Sobriété. C’est le mot qui vient immédiatement à l’esprit pour évoquer Les Moments littéraires et sa 37e livraison. Sobriété de la maquette, du ton, du propos. C’est avec infiniment de pudeur qu’il convient d’aborder les territoires de l’intime, qui sont le domaine de la revue dirigée par Gilbert Moreau. Une sobriété qui n’exclut pas (mais au contraire rend possibles) la profondeur du propos, la pertinence des analyses, les développements les plus brillants sur les œuvres et sur les auteurs. Et qui n’exclut pas même la véhémence, comme en témoignent dans ce numéro les prises de position radicales, dans des perspectives totalement opposées sur le plan politique, de Pierre Bergounioux et de Claude Michel Cluny. On peut exprimer des opinions tranchées, pourvu qu’on se tienne dans les limites de cette élégance qui est comme la marque de fabrique de la revue, et qu’on retrouve jusque dans ses choix typographiques.
Le dossier consacré à Marie-Hélène Lafon, qui occupe plus de la moitié du numéro, s’ouvre par une fine lecture par Mathieu Riboulet de l’œuvre de cette fille du Cantal. Une œuvre au cœur de laquelle il repère un certain nombre de « Déplacements », dont le principal est le départ de sa terre natale, dont elle ne cesse, livre après livre, de répéter le geste pour enfin l’accomplir et enfin l’annuler.
Suit un substantiel entretien accordé par M.-H. Lafon à Gilbert Moreau. Elle y revient en particulier sur son enfance et le « royaume » où se sont déroulées ses premières années, sur l’école et le rapport aux premiers livres, sur son lien vital à ce qu’elle appelle « les choses vertes » (le mot « nature » lui déplaît, qui est un mot de citadin). Gilbert Moreau évoque avec Marie-Hélène Lafon le paradoxe d’une œuvre autobiographique de bout en bout sans qu’aucun des ouvrages qui la composent corresponde exactement aux critères ordinaires du genre. Il l’interroge également sur ce monde rural, sur ce Cantal omniprésent. Et sur son rapport à d’autres écrivains aussi (vivants ou morts). D’autres thèmes encore sont abordés dans ce dense entretien de trente pages, mené de main de maître, qui donne le sentiment d’entrer véritablement dans l’intimité de l’écrivain en donnant des pistes pour se repérer dans son œuvre.
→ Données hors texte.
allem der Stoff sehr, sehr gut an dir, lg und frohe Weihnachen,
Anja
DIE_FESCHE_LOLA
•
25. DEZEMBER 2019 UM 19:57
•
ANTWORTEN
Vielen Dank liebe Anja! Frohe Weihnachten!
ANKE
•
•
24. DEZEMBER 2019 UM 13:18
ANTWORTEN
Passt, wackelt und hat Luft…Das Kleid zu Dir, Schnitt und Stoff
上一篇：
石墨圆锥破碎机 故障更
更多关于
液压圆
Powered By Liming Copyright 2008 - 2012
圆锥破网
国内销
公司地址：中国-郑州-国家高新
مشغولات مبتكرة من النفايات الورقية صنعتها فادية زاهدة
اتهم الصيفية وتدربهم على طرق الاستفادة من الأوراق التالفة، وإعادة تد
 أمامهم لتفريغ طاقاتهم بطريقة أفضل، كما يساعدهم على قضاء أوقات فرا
Un superbe inédit intitulé « Moments d’été », pages d’un journal tenu l’été dernier, permet d’apprécier la prose fine, subtile, délicate, savoureuse de Marie-Hélène Lafon. Le dossier se clôt par un texte de Pierre Bergounioux. L’écrivain s’y montre tranchant, comme à son habitude, et adresse à M.-H. Lafon un salut qui n’est pas confraternel mais, tout au contraire, fraternel.
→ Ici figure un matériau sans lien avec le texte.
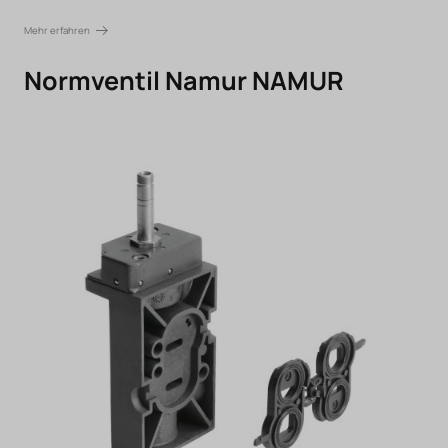
Mehr erfahren
Normventil Namur NAMUR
Outre ce dossier en tout point passionnant, le numéro du premier semestre 2017 comprend un texte de belle tenue, dans lequel Georges-Olivier Châteaureynaud exprime toute la nostalgie que lui inspire feu le Quartier Latin. Un extrait du Journal 1992 de Claude Michel Cluny et la riche chronique d’Anne Coudreuse, consacrée cette fois-ci à Mémoire de fille d’Annie Ernaux complètent ce numéro, qui ne pourra que combler tout lecteur s’intéressant peu ou prou à la littérature.